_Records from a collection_
----------
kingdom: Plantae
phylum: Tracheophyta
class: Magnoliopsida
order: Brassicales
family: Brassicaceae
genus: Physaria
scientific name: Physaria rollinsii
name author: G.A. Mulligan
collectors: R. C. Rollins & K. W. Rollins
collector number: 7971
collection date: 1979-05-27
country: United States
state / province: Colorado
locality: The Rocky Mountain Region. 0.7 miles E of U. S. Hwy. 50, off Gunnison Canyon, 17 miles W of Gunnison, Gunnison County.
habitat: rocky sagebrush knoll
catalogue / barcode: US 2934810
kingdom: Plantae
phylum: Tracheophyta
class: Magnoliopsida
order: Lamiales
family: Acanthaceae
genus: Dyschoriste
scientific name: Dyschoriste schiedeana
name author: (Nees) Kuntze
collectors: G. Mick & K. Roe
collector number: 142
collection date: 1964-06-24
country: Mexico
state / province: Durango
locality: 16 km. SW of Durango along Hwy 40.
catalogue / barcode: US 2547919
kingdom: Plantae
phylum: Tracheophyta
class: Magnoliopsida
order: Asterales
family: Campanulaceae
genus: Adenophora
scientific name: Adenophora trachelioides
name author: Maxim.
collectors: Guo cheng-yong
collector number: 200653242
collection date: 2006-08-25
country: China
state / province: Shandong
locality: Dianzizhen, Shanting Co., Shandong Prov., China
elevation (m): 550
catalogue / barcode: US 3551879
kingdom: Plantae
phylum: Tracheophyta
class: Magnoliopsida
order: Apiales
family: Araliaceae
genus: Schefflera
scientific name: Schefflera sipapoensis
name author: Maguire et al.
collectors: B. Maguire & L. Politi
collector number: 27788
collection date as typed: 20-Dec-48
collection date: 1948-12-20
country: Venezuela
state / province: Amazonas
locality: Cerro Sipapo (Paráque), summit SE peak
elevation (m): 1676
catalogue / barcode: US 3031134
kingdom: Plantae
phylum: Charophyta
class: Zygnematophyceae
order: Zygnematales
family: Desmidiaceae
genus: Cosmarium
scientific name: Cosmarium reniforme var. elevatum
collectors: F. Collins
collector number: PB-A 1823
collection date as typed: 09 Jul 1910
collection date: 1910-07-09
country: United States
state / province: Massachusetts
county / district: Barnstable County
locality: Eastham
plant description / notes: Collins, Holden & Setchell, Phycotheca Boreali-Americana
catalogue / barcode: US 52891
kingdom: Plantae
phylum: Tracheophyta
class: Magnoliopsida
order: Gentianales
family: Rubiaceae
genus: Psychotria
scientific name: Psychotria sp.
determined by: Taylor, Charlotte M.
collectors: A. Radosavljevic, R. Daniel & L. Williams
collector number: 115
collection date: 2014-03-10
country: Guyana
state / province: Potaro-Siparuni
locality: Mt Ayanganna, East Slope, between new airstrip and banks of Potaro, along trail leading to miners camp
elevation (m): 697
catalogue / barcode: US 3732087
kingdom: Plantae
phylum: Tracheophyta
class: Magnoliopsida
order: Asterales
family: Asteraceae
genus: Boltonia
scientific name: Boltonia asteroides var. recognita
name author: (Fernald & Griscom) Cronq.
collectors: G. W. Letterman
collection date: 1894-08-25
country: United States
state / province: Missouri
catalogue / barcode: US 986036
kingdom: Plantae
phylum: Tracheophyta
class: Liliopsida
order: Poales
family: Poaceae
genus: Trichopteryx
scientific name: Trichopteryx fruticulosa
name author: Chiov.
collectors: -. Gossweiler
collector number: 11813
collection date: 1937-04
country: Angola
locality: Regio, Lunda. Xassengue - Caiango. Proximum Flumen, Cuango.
----------
_Written instruction_
Convert all of the data above into a two-column CSV with the headers "field" and "value". Give one row for each entry, with the field name and its value each in its own quoted field and any line breaks replaced by spaces.

_Exercise response_
field,value
"kingdom:","Plantae"
"phylum:","Tracheophyta"
"class:","Magnoliopsida"
"order:","Brassicales"
"family:","Brassicaceae"
"genus:","Physaria"
"scientific name:","Physaria rollinsii"
"name author:","G.A. Mulligan"
"collectors:","R. C. Rollins & K. W. Rollins"
"collector number:","7971"
"collection date:","1979-05-27"
"country:","United States"
"state / province:","Colorado"
"locality:","The Rocky Mountain Region. 0.7 miles E of U. S. Hwy. 50, off Gunnison Canyon, 17 miles W of Gunnison, Gunnison County."
"habitat:","rocky sagebrush knoll"
"catalogue / barcode:","US 2934810"
"kingdom:","Plantae"
"phylum:","Tracheophyta"
"class:","Magnoliopsida"
"order:","Lamiales"
"family:","Acanthaceae"
"genus:","Dyschoriste"
"scientific name:","Dyschoriste schiedeana"
"name author:","(Nees) Kuntze"
"collectors:","G. Mick & K. Roe"
"collector number:","142"
"collection date:","1964-06-24"
"country:","Mexico"
"state / province:","Durango"
"locality:","16 km. SW of Durango along Hwy 40."
"catalogue / barcode:","US 2547919"
"kingdom:","Plantae"
"phylum:","Tracheophyta"
"class:","Magnoliopsida"
"order:","Asterales"
"family:","Campanulaceae"
"genus:","Adenophora"
"scientific name:","Adenophora trachelioides"
"name author:","Maxim."
"collectors:","Guo cheng-yong"
"collector number:","200653242"
"collection date:","2006-08-25"
"country:","China"
"state / province:","Shandong"
"locality:","Dianzizhen, Shanting Co., Shandong Prov., China"
"elevation (m):","550"
"catalogue / barcode:","US 3551879"
"kingdom:","Plantae"
"phylum:","Tracheophyta"
"class:","Magnoliopsida"
"order:","Apiales"
"family:","Araliaceae"
"genus:","Schefflera"
"scientific name:","Schefflera sipapoensis"
"name author:","Maguire et al."
"collectors:","B. Maguire & L. Politi"
"collector number:","27788"
"collection date as typed:","20-Dec-48"
"collection date:","1948-12-20"
"country:","Venezuela"
"state / province:","Amazonas"
"locality:","Cerro Sipapo (Paráque), summit SE peak"
"elevation (m):","1676"
"catalogue / barcode:","US 3031134"
"kingdom:","Plantae"
"phylum:","Charophyta"
"class:","Zygnematophyceae"
"order:","Zygnematales"
"family:","Desmidiaceae"
"genus:","Cosmarium"
"scientific name:","Cosmarium reniforme var. elevatum"
"collectors:","F. Collins"
"collector number:","PB-A 1823"
"collection date as typed:","09 Jul 1910"
"collection date:","1910-07-09"
"country:","United States"
"state / province:","Massachusetts"
"county / district:","Barnstable County"
"locality:","Eastham"
"plant description / notes:","Collins, Holden & Setchell, Phycotheca Boreali-Americana"
"catalogue / barcode:","US 52891"
"kingdom:","Plantae"
"phylum:","Tracheophyta"
"class:","Magnoliopsida"
"order:","Gentianales"
"family:","Rubiaceae"
"genus:","Psychotria"
"scientific name:","Psychotria sp."
"determined by:","Taylor, Charlotte M."
"collectors:","A. Radosavljevic, R. Daniel & L. Williams"
"collector number:","115"
"collection date:","2014-03-10"
"country:","Guyana"
"state / province:","Potaro-Siparuni"
"locality:","Mt Ayanganna, East Slope, between new airstrip and banks of Potaro, along trail leading to miners camp"
"elevation (m):","697"
"catalogue / barcode:","US 3732087"
"kingdom:","Plantae"
"phylum:","Tracheophyta"
"class:","Magnoliopsida"
"order:","Asterales"
"family:","Asteraceae"
"genus:","Boltonia"
"scientific name:","Boltonia asteroides var. recognita"
"name author:","(Fernald & Griscom) Cronq."
"collectors:","G. W. Letterman"
"collection date:","1894-08-25"
"country:","United States"
"state / province:","Missouri"
"catalogue / barcode:","US 986036"
"kingdom:","Plantae"
"phylum:","Tracheophyta"
"class:","Liliopsida"
"order:","Poales"
"family:","Poaceae"
"genus:","Trichopteryx"
"scientific name:","Trichopteryx fruticulosa"
"name author:","Chiov."
"collectors:","-. Gossweiler"
"collector number:","11813"
"collection date:","1937-04"
"country:","Angola"
"locality:","Regio, Lunda. Xassengue - Caiango. Proximum Flumen, Cuango."